- Woakwine Range Location within South Australia

Highest point
- Coordinates: 37°25′S 140°04′E﻿ / ﻿37.42°S 140.07°E

Geography
- Location: Limestone Coast, South Australia

= Woakwine Range =

Low range of hills in South Australia

The Woakwine Range is a low range of hills parallel to the coast in the southeast of South Australia. It extends from the coast at Cape Jaffa southeast to the Kongorong area.

The Woakwine range consists of calcrete beach and dune deposits from the Pleistocene Epoch.

The Woakwine Conservation Park is near the northwestern end of the range, east of Robe.

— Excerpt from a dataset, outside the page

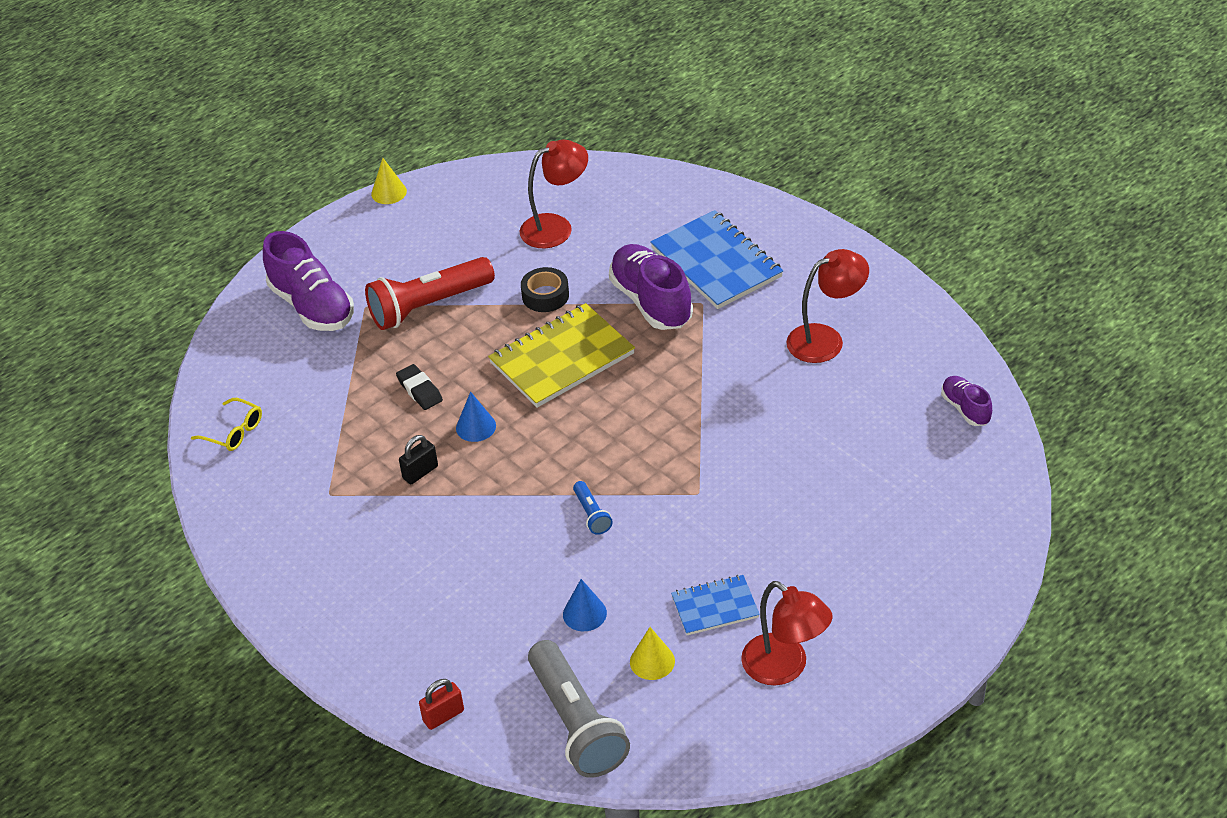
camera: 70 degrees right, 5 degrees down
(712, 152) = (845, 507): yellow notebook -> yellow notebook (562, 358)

The Woakwine Range blocked natural rainfall from draining to the coast, resulting in swamp and marshland inland of the range, which drained very slowly. In the first part of the 20th century, farmers desired to drain the swamps to increase the available farmland. The Woakwine Cutting was created in 1957 as a drainage cut through the range, draining into Lake George near Beachport.

The Lake Bonney Wind Farm and Canunda Wind Farm are on the ridge of the Woakwine Range in the vicinity of Tantanoola and Millicent. Infigen Energy, the owner of Lake Bonney Wind Farm proposes to build the Woakwine Range Wind Farm continuing on from its current footprint.